• _To be done_
Lay out the listing below as a JSON list of strings, one string for each line, and leave out the blank lines.

• _Raw data_
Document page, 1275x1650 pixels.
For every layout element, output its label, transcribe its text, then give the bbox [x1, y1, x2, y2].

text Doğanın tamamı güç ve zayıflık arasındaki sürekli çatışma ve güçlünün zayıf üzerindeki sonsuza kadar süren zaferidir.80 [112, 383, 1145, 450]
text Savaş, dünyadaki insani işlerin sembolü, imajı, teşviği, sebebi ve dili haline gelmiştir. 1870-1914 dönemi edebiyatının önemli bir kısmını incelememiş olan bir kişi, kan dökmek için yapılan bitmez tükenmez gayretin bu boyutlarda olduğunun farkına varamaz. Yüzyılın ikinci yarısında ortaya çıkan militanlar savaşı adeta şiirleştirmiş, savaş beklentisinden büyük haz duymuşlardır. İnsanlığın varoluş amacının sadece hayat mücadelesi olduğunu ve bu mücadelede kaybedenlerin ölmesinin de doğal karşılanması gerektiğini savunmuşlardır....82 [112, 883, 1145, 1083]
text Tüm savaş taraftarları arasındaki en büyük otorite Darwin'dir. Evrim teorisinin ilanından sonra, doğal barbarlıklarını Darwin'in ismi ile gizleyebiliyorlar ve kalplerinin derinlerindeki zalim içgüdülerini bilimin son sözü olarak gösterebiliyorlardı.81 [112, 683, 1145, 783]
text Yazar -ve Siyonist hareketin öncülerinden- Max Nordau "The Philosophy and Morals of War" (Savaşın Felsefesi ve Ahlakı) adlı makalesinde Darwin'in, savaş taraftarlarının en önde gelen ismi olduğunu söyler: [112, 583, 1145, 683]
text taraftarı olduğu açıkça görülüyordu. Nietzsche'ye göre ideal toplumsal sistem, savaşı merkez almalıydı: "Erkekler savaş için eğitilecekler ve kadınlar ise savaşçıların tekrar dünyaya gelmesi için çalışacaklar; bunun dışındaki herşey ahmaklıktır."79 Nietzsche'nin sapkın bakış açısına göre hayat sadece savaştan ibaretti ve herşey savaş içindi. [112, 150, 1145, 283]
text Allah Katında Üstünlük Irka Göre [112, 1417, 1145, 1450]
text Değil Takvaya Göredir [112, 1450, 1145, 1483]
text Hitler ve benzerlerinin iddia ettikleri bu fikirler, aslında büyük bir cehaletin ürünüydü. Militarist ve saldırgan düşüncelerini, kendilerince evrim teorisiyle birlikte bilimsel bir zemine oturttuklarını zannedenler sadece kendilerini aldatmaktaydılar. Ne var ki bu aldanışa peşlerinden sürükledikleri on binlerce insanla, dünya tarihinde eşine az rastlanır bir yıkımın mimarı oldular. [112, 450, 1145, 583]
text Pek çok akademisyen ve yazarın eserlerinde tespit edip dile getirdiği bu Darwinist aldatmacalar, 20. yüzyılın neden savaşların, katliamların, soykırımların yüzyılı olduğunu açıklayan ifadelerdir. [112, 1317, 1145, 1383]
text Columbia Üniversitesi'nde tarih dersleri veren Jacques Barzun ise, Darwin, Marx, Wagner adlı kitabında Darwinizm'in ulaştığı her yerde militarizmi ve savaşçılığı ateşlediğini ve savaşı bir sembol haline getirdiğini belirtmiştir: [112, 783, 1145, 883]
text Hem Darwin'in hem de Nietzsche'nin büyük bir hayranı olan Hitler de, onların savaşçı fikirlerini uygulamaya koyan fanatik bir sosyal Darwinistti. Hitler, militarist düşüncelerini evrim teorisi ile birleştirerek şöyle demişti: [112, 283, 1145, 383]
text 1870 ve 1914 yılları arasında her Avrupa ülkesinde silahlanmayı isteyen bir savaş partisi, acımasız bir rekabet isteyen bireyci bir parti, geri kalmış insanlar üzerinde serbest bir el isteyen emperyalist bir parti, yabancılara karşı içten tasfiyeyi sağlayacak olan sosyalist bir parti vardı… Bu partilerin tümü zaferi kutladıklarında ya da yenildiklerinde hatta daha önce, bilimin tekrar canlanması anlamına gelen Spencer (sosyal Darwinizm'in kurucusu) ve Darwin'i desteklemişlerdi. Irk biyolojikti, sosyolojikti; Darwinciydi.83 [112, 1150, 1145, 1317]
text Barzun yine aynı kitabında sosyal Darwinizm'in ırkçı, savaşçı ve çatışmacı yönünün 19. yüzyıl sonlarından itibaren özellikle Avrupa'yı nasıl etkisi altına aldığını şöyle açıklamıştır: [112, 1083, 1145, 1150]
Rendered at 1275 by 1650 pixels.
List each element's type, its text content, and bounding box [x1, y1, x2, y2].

• _Reply_
[
  "Document page, 1275x1650 pixels.",
  "For every layout element, output its label, transcribe its text, then give the bbox [x1, y1, x2, y2].",
  "text Doğanın tamamı güç ve zayıflık arasındaki sürekli çatışma ve güçlünün zayıf üzerindeki sonsuza kadar süren zaferidir.80 [112, 383, 1145, 450]",
  "text Savaş, dünyadaki insani işlerin sembolü, imajı, teşviği, sebebi ve dili haline gelmiştir. 1870-1914 dönemi edebiyatının önemli bir kısmını incelememiş olan bir kişi, kan dökmek için yapılan bitmez tükenmez gayretin bu boyutlarda olduğunun farkına varamaz. Yüzyılın ikinci yarısında ortaya çıkan militanlar savaşı adeta şiirleştirmiş, savaş beklentisinden büyük haz duymuşlardır. İnsanlığın varoluş amacının sadece hayat mücadelesi olduğunu ve bu mücadelede kaybedenlerin ölmesinin de doğal karşılanması gerektiğini savunmuşlardır....82 [112, 883, 1145, 1083]",
  "text Tüm savaş taraftarları arasındaki en büyük otorite Darwin'dir. Evrim teorisinin ilanından sonra, doğal barbarlıklarını Darwin'in ismi ile gizleyebiliyorlar ve kalplerinin derinlerindeki zalim içgüdülerini bilimin son sözü olarak gösterebiliyorlardı.81 [112, 683, 1145, 783]",
  "text Yazar -ve Siyonist hareketin öncülerinden- Max Nordau \"The Philosophy and Morals of War\" (Savaşın Felsefesi ve Ahlakı) adlı makalesinde Darwin'in, savaş taraftarlarının en önde gelen ismi olduğunu söyler: [112, 583, 1145, 683]",
  "text taraftarı olduğu açıkça görülüyordu. Nietzsche'ye göre ideal toplumsal sistem, savaşı merkez almalıydı: \"Erkekler savaş için eğitilecekler ve kadınlar ise savaşçıların tekrar dünyaya gelmesi için çalışacaklar; bunun dışındaki herşey ahmaklıktır.\"79 Nietzsche'nin sapkın bakış açısına göre hayat sadece savaştan ibaretti ve herşey savaş içindi. [112, 150, 1145, 283]",
  "text Allah Katında Üstünlük Irka Göre [112, 1417, 1145, 1450]",
  "text Değil Takvaya Göredir [112, 1450, 1145, 1483]",
  "text Hitler ve benzerlerinin iddia ettikleri bu fikirler, aslında büyük bir cehaletin ürünüydü. Militarist ve saldırgan düşüncelerini, kendilerince evrim teorisiyle birlikte bilimsel bir zemine oturttuklarını zannedenler sadece kendilerini aldatmaktaydılar. Ne var ki bu aldanışa peşlerinden sürükledikleri on binlerce insanla, dünya tarihinde eşine az rastlanır bir yıkımın mimarı oldular. [112, 450, 1145, 583]",
  "text Pek çok akademisyen ve yazarın eserlerinde tespit edip dile getirdiği bu Darwinist aldatmacalar, 20. yüzyılın neden savaşların, katliamların, soykırımların yüzyılı olduğunu açıklayan ifadelerdir. [112, 1317, 1145, 1383]",
  "text Columbia Üniversitesi'nde tarih dersleri veren Jacques Barzun ise, Darwin, Marx, Wagner adlı kitabında Darwinizm'in ulaştığı her yerde militarizmi ve savaşçılığı ateşlediğini ve savaşı bir sembol haline getirdiğini belirtmiştir: [112, 783, 1145, 883]",
  "text Hem Darwin'in hem de Nietzsche'nin büyük bir hayranı olan Hitler de, onların savaşçı fikirlerini uygulamaya koyan fanatik bir sosyal Darwinistti. Hitler, militarist düşüncelerini evrim teorisi ile birleştirerek şöyle demişti: [112, 283, 1145, 383]",
  "text 1870 ve 1914 yılları arasında her Avrupa ülkesinde silahlanmayı isteyen bir savaş partisi, acımasız bir rekabet isteyen bireyci bir parti, geri kalmış insanlar üzerinde serbest bir el isteyen emperyalist bir parti, yabancılara karşı içten tasfiyeyi sağlayacak olan sosyalist bir parti vardı… Bu partilerin tümü zaferi kutladıklarında ya da yenildiklerinde hatta daha önce, bilimin tekrar canlanması anlamına gelen Spencer (sosyal Darwinizm'in kurucusu) ve Darwin'i desteklemişlerdi. Irk biyolojikti, sosyolojikti; Darwinciydi.83 [112, 1150, 1145, 1317]",
  "text Barzun yine aynı kitabında sosyal Darwinizm'in ırkçı, savaşçı ve çatışmacı yönünün 19. yüzyıl sonlarından itibaren özellikle Avrupa'yı nasıl etkisi altına aldığını şöyle açıklamıştır: [112, 1083, 1145, 1150]",
  "Rendered at 1275 by 1650 pixels.",
  "List each element's type, its text content, and bounding box [x1, y1, x2, y2]."
]